Release of prostaglandin D2 by murine mast cells: importance of metabolite formation for antiproliferative activity

1Medizinische Klinik III, Klinikum Groβhadern, Ludwig-Maximilians-Universität, Germany
2GSF Zentrum für Umwelt und Gesundheit, München D-81377, Germany
3Max-Planck-Institut für Psychiatrie, Martinsried D-82152, Germany
4Medizinische Klinik, Abteilung II, Eberhard-Karls-Universität, Tübingen D-72076, Germany

Copyright © 1998 Hindawi Publishing Corporation. This is an open access article distributed under the Creative Commons Attribution License, which permits unrestricted use, distribution, and reproduction in any medium, provided the original work is properly cited.

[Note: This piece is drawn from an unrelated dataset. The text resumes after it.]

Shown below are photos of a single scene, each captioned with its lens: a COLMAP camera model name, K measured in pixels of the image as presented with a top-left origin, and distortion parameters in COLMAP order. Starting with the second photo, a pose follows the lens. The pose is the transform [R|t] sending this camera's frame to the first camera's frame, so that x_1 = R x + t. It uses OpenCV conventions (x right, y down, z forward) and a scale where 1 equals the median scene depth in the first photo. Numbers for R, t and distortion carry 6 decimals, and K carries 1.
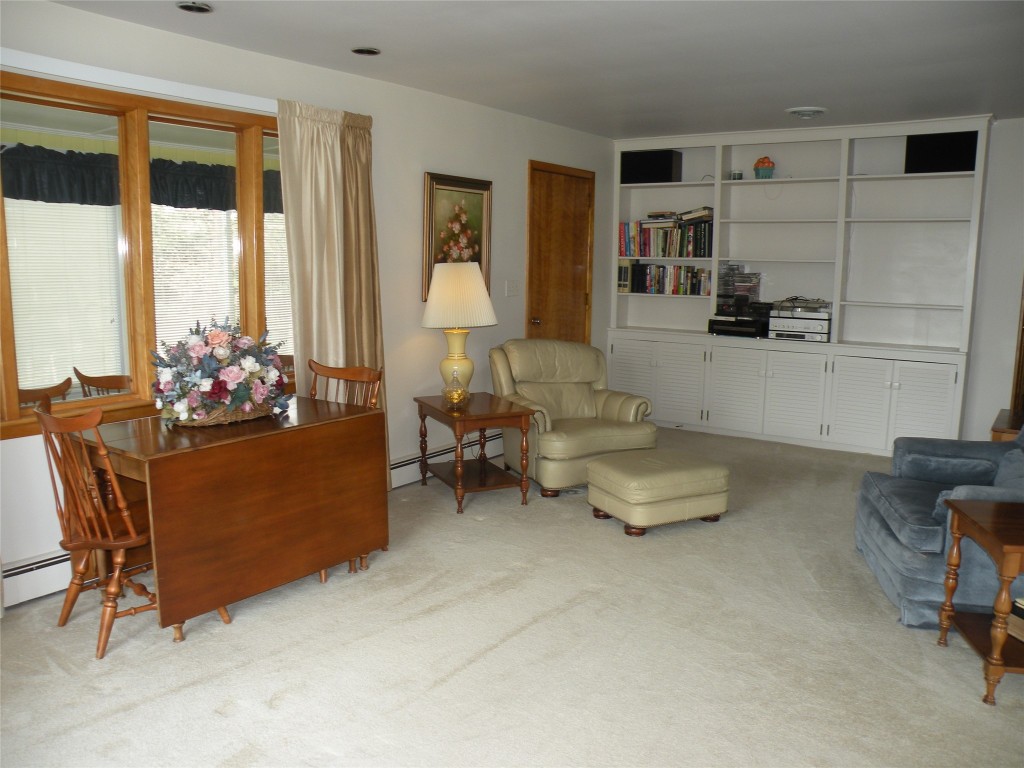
lens RADIAL K [[818.2, 0, 510.5], [0, 818.2, 385.3], [0, 0, 1]] dist [-0.100147, 0.009012]
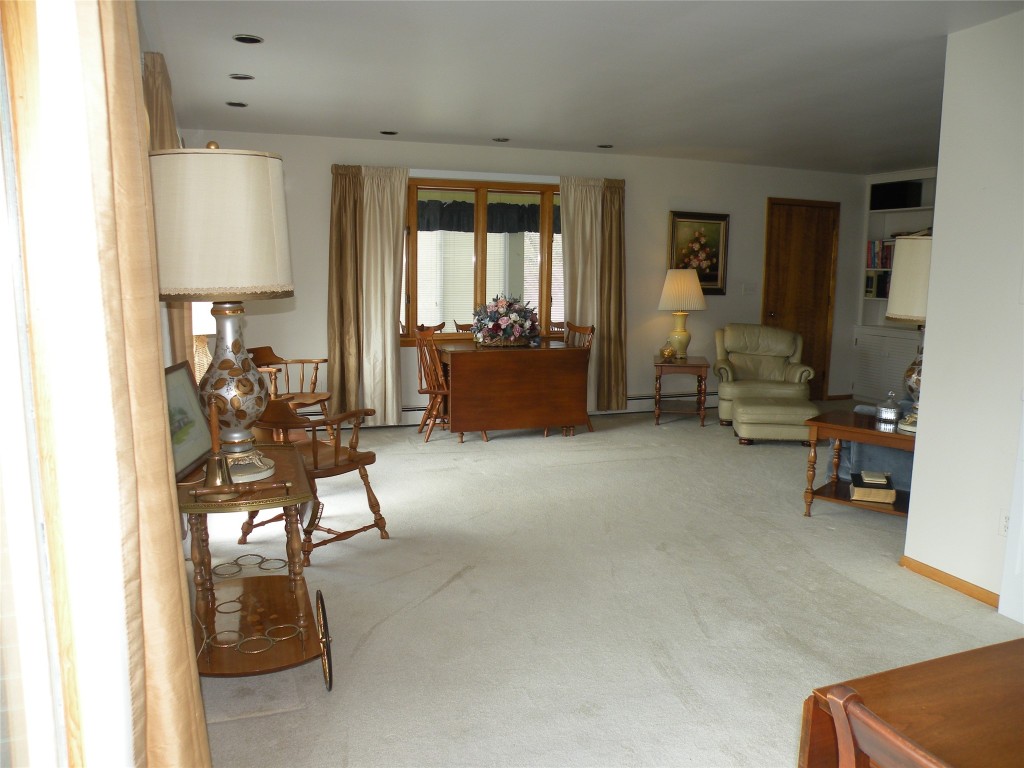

Prostaglandin (PG) D2 , PGJ2 and Δ12 -PGJ2 are antiproliferative eicosanoids. We investigated the production of PGD2 by murine bone marrow-derived mast cells (BMMC) taking into consideration metabolism of PGD2 to PGD2 and Δ12-PGJ2. PG-metabolites were quantified by high performance liquid chromatography (HPLC) combined with radioimmunoassay (RIA). Stimulated with calcium ionophore A23187 BMMC released eight-fold more PGJ2 and Δ12-PGJ2 than PGD2. Conversion of endogenously produced PGD2 to PGJ2 and Δ12-PGJ2 proceeded rapidly in contrast to metabolism of exogenously added PGD2. The antiproliferative potency of these prostaglandins is demonstrated in vitro. We conclude that determination of PGD2 production by mast cells must take into consideration rapid conversion to active derivatives, which may play a significant role in growth regulation.